In the Great Southern and South West we would only need to integrate farm forestry into 3 percent of the suitable cropping and grazing country to get 40 000 hectares of trees in place. That would create 860-940 new jobs in the regions and deliver multiple co-benefits. It is something that needs long-term investment and structural support from the Government and it will then stand on its own feet.
Lastly, what’s next for the campaign to protect forests for our climate?
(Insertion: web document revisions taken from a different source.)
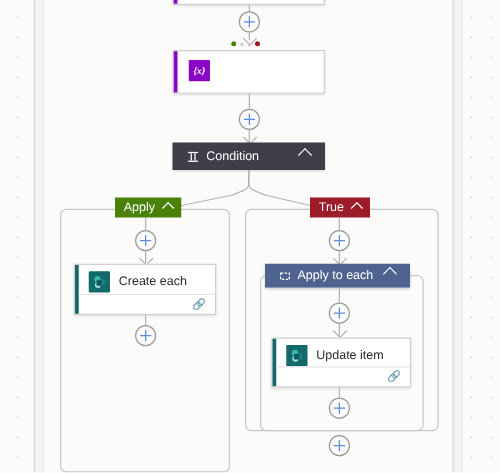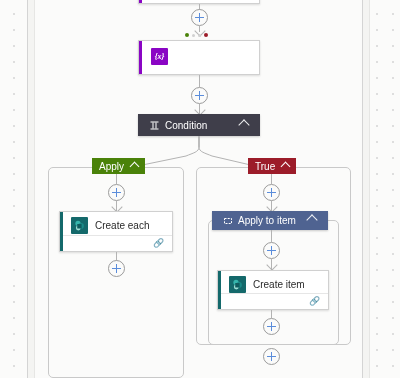--- a/index.html
+++ b/index.html
@@ -247,7 +247,7 @@
         <rect x="0.5" y="1.5" width="7" height="5" fill="none" stroke="#fff" stroke-width="1" stroke-dasharray="2 1.2"></rect>
       </svg>
     </span>
-    <span class="h-lbl">Apply to item</span>
+    <span class="h-lbl">Apply to each</span>
     <span class="h-chev">
       <i class="chev"></i>
     </span>

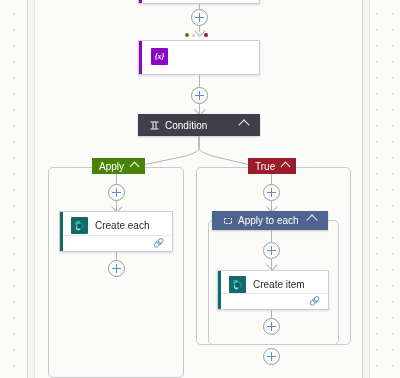--- a/index.html
+++ b/index.html
@@ -269,7 +269,7 @@
           <rect x="3.2" y="4.1" width="4.4" height="4.4" rx="0.5" fill="#0f5c5e"></rect>
         </svg>
       </span>
-      <span class="title">Create item</span>
+      <span class="title">Update item</span>
     </div>
     <div class="foot" style="position:absolute;left:3px;right:0;bottom:0;">
       <span class="chain">🔗</span>

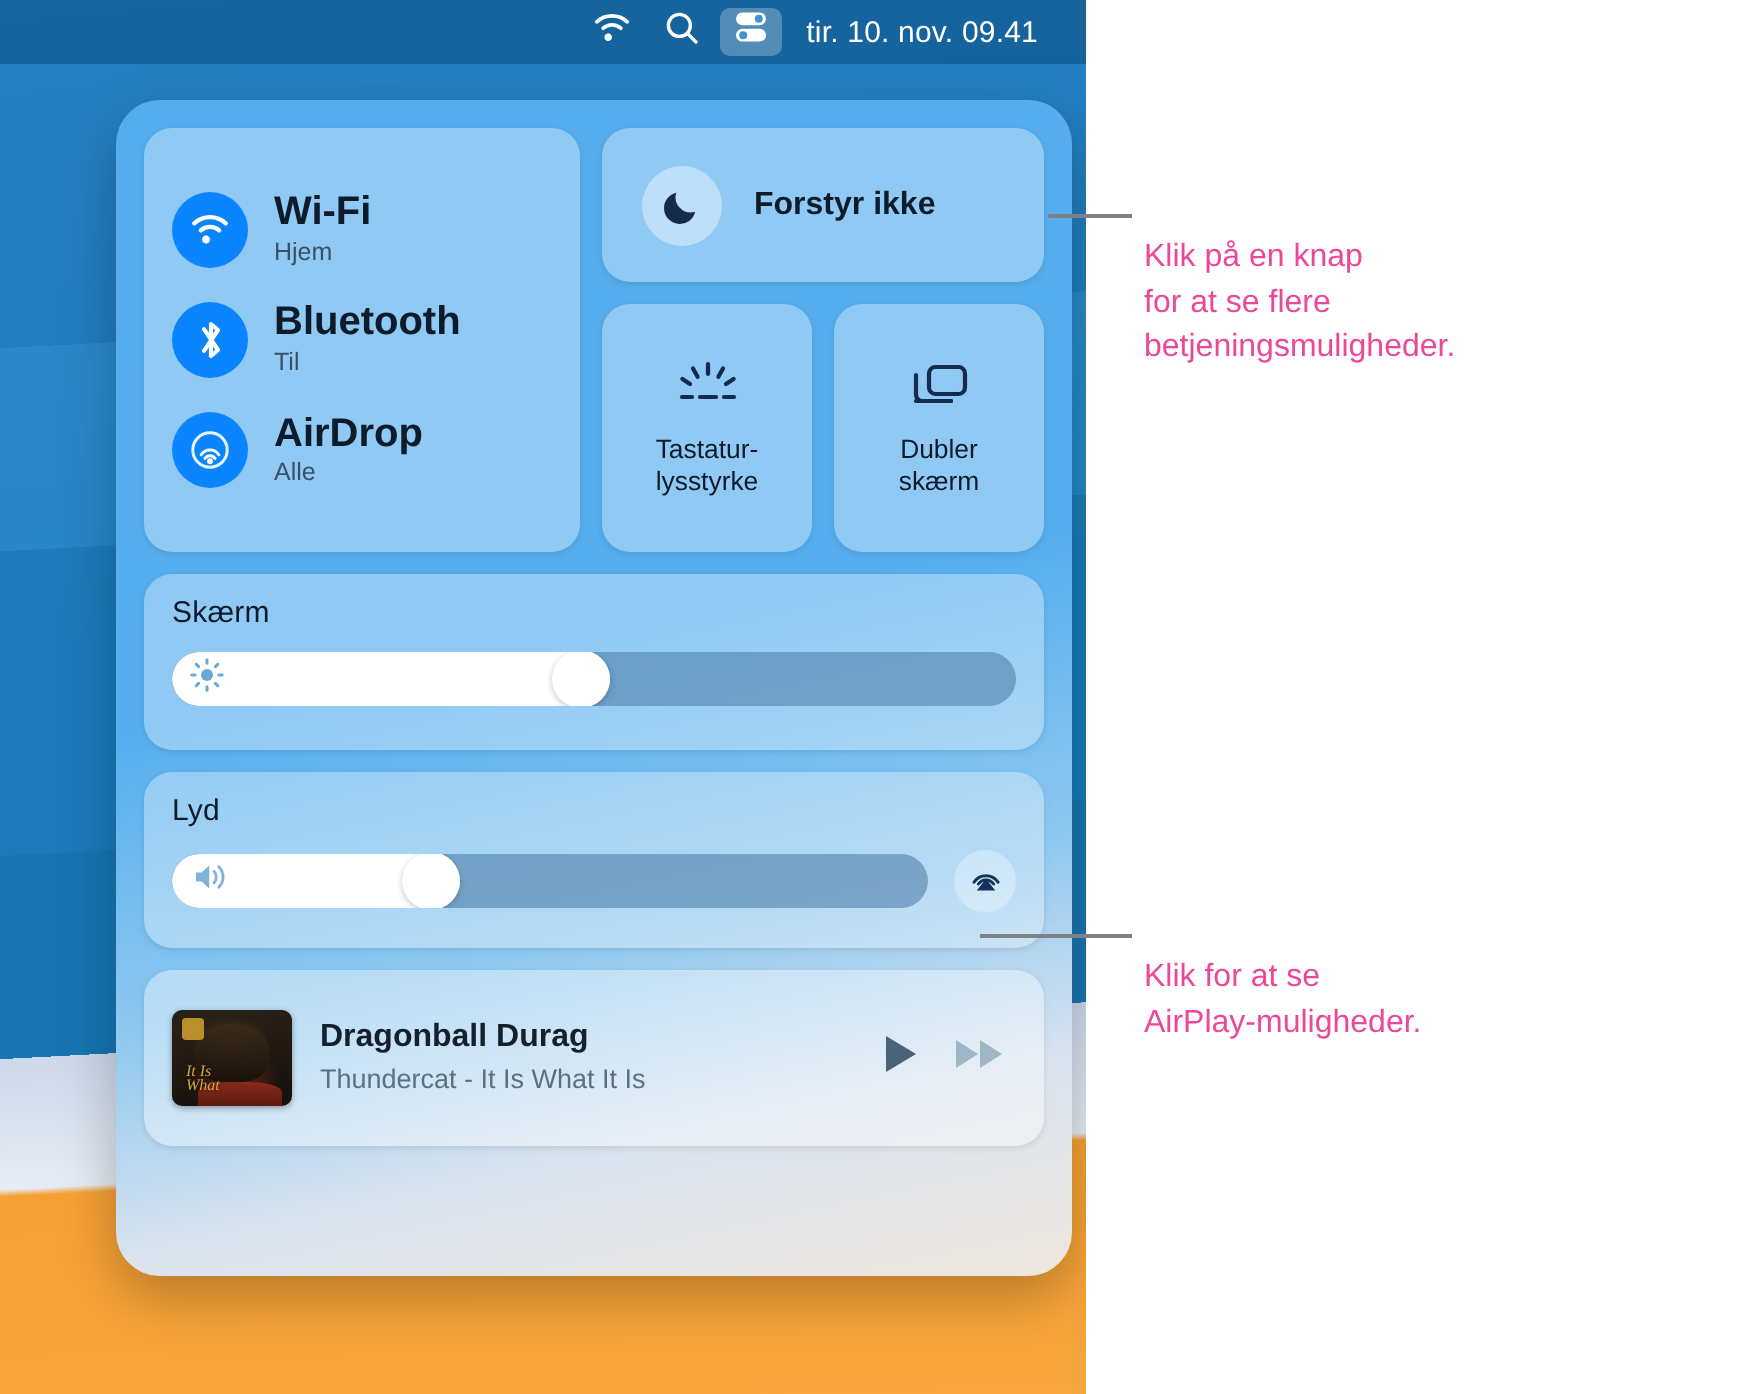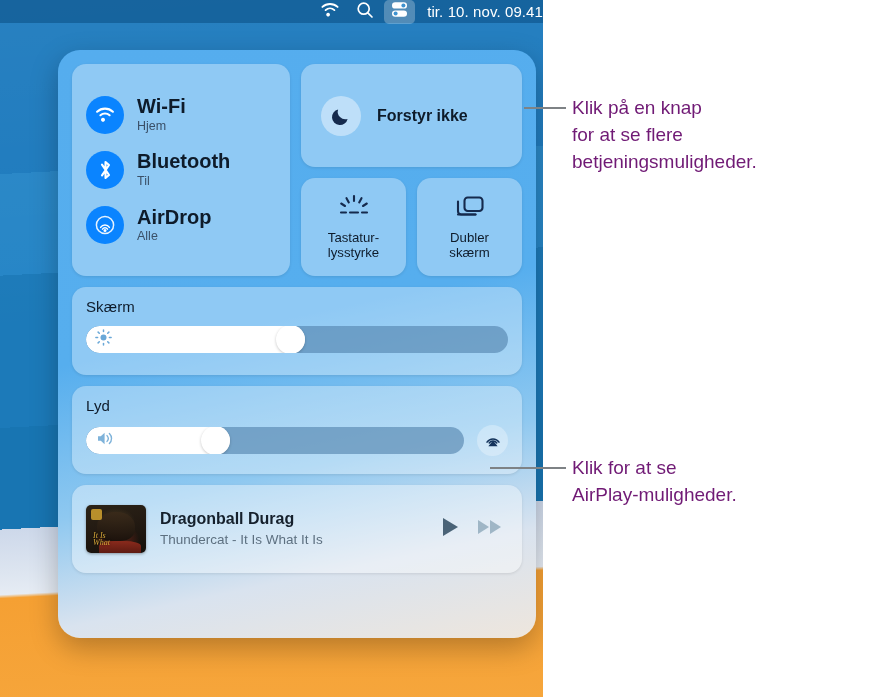--- a/index.html
+++ b/index.html
@@ -42,10 +42,10 @@
 
   
   .menubar{
-    position:absolute;left:0;top:0;width:543px;height:23px;
+    position:absolute;left:0;top:0;width:543px;height:32px;
     background:rgba(9,77,129,0.55);
     display:flex;align-items:center;justify-content:flex-end;
-    box-sizing:border-box;
+    padding-right:24px;box-sizing:border-box;
     color:#ffffff;
   }
   .menubar .mb-item{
We are just about to launch our Forests For Climate, Forests For Life campaign. We still have some components to finalise, but very soon we will publish an excellent, very short video explaining the issues and calling on people to contact the State Government and to join a team of forest champions working together, all online at this stage, to amplify our voices and ensure forests are getting the attention they need from decision-makers.
Our goal is for key high conservation value forests to be protected as a part of the next State election policy commitments, and then for the next 10-year Forest Management Plan (2024-2033) to implement a pro-forestation model where mature forests are protected from threatening processes and managed for conservation and degraded forests are allowed to recover their full biological potential for climate and biodiversity.
Jess Beckerling has lived in the forests on the south coast for the past 13 years. She first became involved in forest conservation in 1997 when she joined the Giblett forest blockade near Pemberton. Jess lived in forest blockade camps for 3 years, winning the State Government's Youth Leadership Award in recognition of her commitment to the maintenance of nonviolence in the camps. As well as forest conservation Jess has played an important role in local conservation issues around Denmark and Walpole. She has been the convener of WAFA since 2011 and was awarded the Conservation Council's Bessie Rischbieth award in 2015 for her commitment over many years to the protection of the environment.